[[ Supplied text open ]]

Azacitidine with or without Entinostat for the treatment of therapy-related myeloid neoplasm: further results of the E1905 North American Leukemia Intergroup study.

Author information

1
Section of Hematology, Yale Cancer Center, New Haven, CT, USA.
2
ECOG-ACRIN Biostatistics Center, Dana-Farber Cancer Institute, Boston, MA, USA.
3
Department of Laboratory Medicine and Pathology, Mayo Clinic, Rochester, MN, USA.
4
Hematology Division, Stanford University Cancer Center, Stanford, CA, USA.
5
Johns Hopkins University, Baltimore, MD, USA.
6
University of Wisconsin, Madison, WI, USA.
7
Cleveland Clinic, Cleveland, OH, USA.
8
North Division, Montefiore Medical Center, Bronx, NY, USA.
9
Indiana University Cancer Center, Indianapolis, IN, USA.
10
University of Michigan Medical School, Ann Arbor, MI, USA.
11
The Tisch Cancer Institute, Icahn School of Medicine at Mount Sinai School of Medicine, New York, NY, USA.
12
University of Michigan Comprehensive Cancer Center, Ann Arbor, MI, USA.

[[ Supplied text closed ]]
[[ Input data open ]]

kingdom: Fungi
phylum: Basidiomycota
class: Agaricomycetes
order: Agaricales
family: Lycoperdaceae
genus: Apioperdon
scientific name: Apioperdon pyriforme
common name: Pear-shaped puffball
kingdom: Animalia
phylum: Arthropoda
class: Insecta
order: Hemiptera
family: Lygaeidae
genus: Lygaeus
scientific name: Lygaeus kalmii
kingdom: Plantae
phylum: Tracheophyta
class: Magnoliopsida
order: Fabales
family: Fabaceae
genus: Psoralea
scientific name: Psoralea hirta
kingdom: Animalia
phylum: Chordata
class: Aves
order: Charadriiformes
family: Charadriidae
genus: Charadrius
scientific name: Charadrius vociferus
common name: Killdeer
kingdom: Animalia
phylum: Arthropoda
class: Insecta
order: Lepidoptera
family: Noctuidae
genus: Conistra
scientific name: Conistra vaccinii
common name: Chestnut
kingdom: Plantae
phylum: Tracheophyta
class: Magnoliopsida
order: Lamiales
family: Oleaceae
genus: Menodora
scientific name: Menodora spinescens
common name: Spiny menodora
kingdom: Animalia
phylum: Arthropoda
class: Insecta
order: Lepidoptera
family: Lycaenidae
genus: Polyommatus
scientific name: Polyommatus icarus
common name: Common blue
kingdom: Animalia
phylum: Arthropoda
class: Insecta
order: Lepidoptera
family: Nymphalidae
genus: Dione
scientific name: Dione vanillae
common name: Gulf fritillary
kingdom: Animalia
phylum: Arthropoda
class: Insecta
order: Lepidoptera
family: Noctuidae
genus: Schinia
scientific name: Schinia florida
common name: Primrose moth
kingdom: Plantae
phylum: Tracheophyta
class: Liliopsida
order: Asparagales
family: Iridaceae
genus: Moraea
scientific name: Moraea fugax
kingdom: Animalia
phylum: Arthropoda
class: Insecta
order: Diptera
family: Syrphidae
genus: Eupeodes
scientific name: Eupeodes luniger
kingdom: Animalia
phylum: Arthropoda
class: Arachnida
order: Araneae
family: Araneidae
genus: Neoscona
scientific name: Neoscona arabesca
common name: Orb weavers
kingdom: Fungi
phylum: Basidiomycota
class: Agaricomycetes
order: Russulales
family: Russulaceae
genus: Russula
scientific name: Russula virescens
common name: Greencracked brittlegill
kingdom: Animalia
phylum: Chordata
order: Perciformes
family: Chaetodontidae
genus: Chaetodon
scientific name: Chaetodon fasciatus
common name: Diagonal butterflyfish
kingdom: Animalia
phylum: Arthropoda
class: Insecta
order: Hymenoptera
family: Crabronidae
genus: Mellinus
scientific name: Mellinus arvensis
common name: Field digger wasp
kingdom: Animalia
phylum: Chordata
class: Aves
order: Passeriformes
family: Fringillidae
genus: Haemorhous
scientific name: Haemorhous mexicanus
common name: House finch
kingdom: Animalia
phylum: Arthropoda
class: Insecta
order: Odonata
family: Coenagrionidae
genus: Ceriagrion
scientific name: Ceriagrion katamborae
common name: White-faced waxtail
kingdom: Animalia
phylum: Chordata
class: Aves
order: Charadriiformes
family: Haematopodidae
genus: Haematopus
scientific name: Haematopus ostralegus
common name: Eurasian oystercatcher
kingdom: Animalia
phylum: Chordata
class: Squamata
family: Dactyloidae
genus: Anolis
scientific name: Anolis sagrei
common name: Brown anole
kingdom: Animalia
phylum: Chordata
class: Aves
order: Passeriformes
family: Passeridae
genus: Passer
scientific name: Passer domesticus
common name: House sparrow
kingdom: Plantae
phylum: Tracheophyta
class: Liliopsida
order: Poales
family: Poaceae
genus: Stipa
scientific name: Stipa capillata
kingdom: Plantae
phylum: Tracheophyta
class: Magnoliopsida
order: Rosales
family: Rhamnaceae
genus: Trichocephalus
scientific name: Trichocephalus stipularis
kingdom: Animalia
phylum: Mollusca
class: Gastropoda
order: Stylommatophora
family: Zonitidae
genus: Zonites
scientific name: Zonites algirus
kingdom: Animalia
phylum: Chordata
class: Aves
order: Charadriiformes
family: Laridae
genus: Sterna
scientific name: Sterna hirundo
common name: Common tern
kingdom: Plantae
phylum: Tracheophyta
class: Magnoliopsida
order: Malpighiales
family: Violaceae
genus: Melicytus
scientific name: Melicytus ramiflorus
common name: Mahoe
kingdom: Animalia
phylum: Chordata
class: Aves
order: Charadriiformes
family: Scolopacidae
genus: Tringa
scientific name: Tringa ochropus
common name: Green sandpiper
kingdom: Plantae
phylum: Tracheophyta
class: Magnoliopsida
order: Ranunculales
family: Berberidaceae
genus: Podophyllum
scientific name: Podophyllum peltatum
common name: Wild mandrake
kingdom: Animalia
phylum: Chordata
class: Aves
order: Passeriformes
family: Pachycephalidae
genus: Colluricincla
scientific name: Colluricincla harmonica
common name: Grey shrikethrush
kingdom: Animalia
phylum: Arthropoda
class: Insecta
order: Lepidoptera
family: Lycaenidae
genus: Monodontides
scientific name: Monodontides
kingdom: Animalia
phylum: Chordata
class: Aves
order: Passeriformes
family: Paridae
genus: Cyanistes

[[ Input data closed ]]

- [Set of tasks]
**A.** In the supplied text, rewrite the paragraph beginning "Azacitidine with or without Entinostat" more briefly, keeping its main facts.
**B.** According to the supplied text, which institution houses the ECOG-ACRIN Biostatistics Center?
**C.** Repeat the part of the supplied text between "Author information" and "Boston, MA, USA.", inclusive.

- [Responses to the tasks]
**A.** Further E1905 North American Leukemia Intergroup results on azacitidine, alone or with entinostat, for therapy-related myeloid neoplasm.

**B.** The Dana-Farber Cancer Institute in Boston, MA.

**C.**
Author information

1
Section of Hematology, Yale Cancer Center, New Haven, CT, USA.
2
ECOG-ACRIN Biostatistics Center, Dana-Farber Cancer Institute, Boston, MA, USA.